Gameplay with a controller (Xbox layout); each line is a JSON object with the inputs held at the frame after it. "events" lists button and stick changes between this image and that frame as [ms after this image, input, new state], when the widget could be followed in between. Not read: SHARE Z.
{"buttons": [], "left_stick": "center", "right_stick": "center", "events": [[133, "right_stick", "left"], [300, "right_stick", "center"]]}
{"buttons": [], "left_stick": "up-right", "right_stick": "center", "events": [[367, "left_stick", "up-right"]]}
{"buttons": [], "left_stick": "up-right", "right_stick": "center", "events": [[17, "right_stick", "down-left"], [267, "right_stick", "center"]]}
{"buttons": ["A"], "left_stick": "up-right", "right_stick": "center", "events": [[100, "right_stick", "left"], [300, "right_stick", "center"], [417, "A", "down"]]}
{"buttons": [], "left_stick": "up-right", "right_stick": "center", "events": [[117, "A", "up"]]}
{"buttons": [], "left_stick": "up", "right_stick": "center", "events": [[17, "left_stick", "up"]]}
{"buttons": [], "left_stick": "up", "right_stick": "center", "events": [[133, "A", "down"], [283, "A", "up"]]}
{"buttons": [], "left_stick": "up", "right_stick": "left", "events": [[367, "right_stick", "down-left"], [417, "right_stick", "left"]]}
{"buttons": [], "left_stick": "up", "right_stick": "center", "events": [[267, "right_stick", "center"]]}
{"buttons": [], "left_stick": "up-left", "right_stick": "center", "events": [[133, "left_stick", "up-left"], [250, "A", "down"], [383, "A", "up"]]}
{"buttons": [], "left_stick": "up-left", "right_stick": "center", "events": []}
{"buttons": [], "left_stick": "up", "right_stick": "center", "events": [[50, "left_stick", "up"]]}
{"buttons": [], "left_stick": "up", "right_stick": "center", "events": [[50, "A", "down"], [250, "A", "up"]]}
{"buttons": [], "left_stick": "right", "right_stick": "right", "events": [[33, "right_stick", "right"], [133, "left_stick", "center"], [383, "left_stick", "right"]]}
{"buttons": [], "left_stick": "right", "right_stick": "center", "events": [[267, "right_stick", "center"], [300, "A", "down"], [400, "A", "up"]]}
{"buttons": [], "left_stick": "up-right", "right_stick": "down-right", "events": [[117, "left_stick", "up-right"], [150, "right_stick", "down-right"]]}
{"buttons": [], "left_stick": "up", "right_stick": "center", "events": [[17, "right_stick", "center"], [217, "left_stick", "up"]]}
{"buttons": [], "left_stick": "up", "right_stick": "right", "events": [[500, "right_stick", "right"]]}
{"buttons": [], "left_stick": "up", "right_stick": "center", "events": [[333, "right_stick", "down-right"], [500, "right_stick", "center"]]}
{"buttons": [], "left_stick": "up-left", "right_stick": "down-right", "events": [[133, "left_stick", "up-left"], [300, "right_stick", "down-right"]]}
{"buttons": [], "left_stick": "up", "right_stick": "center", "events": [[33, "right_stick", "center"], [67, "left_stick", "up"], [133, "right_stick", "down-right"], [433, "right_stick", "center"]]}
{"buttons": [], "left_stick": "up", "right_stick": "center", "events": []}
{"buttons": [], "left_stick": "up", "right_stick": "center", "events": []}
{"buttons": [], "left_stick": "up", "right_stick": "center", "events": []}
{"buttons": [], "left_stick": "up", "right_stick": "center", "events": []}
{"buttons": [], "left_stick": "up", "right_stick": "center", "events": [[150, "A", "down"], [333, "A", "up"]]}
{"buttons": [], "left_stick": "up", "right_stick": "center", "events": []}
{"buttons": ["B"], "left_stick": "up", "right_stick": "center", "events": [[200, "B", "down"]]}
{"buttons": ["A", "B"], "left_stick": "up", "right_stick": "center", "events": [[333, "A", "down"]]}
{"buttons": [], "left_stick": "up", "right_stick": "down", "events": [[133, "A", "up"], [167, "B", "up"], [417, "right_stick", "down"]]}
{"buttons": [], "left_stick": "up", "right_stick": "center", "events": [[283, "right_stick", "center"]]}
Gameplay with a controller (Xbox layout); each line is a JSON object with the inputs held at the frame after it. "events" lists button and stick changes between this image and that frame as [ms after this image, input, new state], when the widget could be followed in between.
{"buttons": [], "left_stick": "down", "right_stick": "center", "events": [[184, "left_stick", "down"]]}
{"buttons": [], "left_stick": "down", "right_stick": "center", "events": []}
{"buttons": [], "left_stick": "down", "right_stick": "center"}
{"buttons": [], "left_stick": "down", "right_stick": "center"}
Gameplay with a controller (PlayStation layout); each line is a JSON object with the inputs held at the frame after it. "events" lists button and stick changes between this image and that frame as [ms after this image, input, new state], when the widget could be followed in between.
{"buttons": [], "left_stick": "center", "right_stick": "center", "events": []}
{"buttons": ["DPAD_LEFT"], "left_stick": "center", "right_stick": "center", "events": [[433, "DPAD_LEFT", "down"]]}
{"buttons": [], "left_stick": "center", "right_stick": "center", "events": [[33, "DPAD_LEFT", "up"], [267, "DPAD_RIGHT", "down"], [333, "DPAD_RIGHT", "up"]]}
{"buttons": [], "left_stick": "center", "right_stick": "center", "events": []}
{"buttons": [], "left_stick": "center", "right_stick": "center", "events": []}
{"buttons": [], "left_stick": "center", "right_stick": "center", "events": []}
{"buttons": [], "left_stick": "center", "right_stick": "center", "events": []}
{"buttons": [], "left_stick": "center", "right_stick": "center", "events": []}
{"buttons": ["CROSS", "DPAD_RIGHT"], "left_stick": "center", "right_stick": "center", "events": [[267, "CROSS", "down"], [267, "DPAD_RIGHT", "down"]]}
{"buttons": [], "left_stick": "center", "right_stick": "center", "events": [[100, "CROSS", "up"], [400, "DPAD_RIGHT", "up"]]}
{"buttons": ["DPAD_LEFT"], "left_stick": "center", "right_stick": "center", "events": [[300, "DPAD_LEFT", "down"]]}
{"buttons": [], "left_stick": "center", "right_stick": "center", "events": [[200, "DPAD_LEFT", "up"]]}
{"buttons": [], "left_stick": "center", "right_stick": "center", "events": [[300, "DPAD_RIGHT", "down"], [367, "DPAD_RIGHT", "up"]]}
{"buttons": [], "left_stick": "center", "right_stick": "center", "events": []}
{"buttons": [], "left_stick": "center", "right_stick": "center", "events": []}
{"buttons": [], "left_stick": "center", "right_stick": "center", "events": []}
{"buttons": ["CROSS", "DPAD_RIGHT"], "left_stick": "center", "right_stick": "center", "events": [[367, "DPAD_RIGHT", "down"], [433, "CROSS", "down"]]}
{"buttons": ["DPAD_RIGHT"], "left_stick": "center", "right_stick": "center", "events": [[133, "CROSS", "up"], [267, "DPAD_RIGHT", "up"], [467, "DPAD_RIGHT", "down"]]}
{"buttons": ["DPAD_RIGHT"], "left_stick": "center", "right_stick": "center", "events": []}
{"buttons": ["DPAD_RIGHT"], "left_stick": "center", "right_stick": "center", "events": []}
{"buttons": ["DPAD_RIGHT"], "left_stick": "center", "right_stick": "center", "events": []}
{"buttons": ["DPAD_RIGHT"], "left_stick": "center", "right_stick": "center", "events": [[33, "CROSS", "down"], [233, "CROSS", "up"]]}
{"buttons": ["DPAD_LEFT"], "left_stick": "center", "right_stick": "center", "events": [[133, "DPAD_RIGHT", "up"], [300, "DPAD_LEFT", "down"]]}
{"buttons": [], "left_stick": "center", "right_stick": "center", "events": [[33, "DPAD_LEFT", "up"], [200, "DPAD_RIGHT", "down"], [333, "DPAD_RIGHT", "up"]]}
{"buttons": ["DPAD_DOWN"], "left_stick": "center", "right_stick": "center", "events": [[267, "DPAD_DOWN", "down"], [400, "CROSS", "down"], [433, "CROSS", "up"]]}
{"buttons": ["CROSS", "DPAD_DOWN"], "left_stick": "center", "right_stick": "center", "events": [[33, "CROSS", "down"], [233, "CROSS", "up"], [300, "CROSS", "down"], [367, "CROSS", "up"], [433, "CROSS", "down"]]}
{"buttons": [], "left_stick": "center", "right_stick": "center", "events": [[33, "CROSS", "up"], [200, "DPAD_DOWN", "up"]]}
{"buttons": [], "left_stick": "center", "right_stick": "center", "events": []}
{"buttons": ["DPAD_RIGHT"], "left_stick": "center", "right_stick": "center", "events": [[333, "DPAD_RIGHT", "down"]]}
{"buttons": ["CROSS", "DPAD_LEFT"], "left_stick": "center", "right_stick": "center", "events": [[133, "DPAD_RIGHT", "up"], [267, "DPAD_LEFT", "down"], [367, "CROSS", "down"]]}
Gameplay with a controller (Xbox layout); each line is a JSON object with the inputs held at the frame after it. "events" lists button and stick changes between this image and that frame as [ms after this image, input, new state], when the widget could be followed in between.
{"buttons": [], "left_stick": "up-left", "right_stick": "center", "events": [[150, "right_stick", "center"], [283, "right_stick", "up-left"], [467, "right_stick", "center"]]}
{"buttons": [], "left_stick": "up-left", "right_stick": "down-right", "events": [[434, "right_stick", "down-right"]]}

**What to do**: How many of the lines above contain the string "state"? Give the number only.

**Output of the task**: 4